→ **TEXT UNDER STUDY**
In Python, we can use pandas.DataFrame.merge()²⁷ as follows:
pd.merge(customer_table,
purchase_table,
left_on='id',
right_on='customer_id')
By default, pandas.DataFrame.merge() performs an INNER JOIN.
In R, we can make use of the dplyr join methods²⁸:
customer_table %>%
inner_join(purchase_table, by=c('id' = 'customer_id'))
10.2 LEFT JOIN
The LEFT JOIN returns all records from the left table, and the matched records from the right table:
SQL statement:
SELECT *
FROM customer_table as customer
LEFT JOIN purchase_table as purchase
ON customer.id = purchase.customer_id;
Output:
id | age | gender | purchase_id | product_id | price | customer_id
----+-----+--------+-------------+------------+--------+------------
1 | 27 | Female | 1 | SX145 | 59.99 | 1
2 | 27 | Female | 2 | DE438 | 19.99 | 2
3 | 45 | Female | | | |
4 | 18 | Male | 3 | TG671 | 39.99 | 4
5 | 23 | Male | 5 | PO876 | 200.00 | 5
6 | 43 | Female | | | |
7 | 28 | Female | 9 | CV761 | 120.00 | 7
8 | 27 | Male | 4 | ZR565 | 129.99 | 8
8 | 27 | Male | 7 | VF455 | 69.99 | 8
8 | 27 | Male | 8 | WS130 | 75.00 | 8
9 | 19 | Male | | | |
10 | 21 | Male | | | |
11 | 24 | Male | | | |
12 | 32 | Female | 6 | LI657 | 25.50 | 12
13 | 23 | Male | | | |
(15 rows)

→ **PROVIDED MATERIAL**

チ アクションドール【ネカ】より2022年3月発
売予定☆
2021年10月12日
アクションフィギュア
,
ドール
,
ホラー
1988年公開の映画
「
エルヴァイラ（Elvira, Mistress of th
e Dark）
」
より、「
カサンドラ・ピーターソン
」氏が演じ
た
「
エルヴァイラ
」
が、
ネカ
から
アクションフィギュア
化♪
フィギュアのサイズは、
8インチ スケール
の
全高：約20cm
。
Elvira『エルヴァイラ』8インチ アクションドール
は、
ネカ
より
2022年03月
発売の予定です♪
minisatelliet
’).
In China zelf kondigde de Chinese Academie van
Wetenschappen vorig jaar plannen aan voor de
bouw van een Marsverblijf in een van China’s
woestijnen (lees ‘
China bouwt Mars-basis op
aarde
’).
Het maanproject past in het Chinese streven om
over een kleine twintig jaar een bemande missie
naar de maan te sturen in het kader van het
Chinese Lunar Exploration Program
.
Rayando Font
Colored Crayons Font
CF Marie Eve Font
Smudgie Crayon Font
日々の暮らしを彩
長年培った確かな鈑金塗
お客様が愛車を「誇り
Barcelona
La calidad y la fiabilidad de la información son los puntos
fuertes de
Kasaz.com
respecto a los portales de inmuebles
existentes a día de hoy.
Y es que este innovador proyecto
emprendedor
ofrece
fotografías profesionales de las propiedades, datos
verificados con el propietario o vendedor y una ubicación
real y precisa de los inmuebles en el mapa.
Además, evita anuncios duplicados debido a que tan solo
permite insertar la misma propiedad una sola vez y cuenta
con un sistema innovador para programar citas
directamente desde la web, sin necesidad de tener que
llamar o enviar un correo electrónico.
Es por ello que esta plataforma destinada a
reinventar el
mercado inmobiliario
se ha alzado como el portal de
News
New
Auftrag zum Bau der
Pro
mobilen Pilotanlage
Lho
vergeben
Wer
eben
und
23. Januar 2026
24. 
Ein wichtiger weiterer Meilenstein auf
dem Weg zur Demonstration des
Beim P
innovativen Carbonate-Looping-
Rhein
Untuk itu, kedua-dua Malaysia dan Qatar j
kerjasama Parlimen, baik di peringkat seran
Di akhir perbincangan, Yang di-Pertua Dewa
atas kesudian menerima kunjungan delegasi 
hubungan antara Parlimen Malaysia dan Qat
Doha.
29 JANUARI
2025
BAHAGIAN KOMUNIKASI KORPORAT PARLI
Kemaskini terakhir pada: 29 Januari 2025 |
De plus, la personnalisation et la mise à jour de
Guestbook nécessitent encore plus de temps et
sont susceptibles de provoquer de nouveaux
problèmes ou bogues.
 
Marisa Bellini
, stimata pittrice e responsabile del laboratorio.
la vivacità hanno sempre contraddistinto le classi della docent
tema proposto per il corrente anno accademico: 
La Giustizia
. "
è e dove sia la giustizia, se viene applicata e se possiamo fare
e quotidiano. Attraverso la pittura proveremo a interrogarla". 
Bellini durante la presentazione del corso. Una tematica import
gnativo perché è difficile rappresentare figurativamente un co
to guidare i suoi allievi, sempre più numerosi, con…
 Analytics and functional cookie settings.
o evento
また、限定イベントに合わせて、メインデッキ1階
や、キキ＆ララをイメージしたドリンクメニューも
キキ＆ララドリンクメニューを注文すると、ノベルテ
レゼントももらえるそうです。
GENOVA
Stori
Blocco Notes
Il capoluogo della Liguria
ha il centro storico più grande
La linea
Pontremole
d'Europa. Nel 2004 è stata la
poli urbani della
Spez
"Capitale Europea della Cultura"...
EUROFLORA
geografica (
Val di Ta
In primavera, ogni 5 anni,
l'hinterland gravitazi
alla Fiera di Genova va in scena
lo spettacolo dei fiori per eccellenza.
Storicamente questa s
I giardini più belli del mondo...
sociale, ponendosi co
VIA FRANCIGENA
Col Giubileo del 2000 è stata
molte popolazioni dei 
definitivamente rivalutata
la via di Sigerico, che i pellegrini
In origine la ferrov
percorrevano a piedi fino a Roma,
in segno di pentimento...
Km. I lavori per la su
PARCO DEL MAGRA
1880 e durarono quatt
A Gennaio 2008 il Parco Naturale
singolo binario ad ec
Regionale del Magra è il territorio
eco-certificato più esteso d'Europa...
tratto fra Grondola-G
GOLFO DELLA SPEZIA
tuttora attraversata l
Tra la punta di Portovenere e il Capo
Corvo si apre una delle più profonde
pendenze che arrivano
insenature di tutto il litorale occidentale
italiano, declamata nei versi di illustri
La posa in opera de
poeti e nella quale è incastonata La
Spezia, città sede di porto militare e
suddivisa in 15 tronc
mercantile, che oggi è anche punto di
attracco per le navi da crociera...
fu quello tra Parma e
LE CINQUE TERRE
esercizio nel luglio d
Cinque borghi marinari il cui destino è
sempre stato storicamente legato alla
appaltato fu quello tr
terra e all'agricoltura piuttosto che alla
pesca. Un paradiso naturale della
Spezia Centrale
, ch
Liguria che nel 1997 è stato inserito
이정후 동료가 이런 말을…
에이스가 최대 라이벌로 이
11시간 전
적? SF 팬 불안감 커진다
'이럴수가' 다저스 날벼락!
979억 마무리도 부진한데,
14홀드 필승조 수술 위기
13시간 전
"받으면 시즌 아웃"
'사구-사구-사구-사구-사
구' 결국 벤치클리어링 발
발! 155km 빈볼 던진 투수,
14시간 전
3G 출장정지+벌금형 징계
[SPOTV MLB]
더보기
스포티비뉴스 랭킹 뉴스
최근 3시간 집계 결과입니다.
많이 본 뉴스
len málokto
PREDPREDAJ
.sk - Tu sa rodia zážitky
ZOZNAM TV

→ **TASK ITEM**
Decide whether each statement below agrees with the text on table joins, answering yes or no and quoting the words of the text that settle it. 1. The pandas.DataFrame.merge() function performs an INNER JOIN by default. 2. A LEFT JOIN returns only the matched records from the left table. 3. The LEFT JOIN output shown has 15 rows.

→ **ANSWER TO THIS EXERCISE**
1. Yes: "By default, pandas.DataFrame.merge() performs an INNER JOIN."
2. No: "The LEFT JOIN returns all records from the left table, and the matched records from the right table"
3. Yes: "(15 rows)"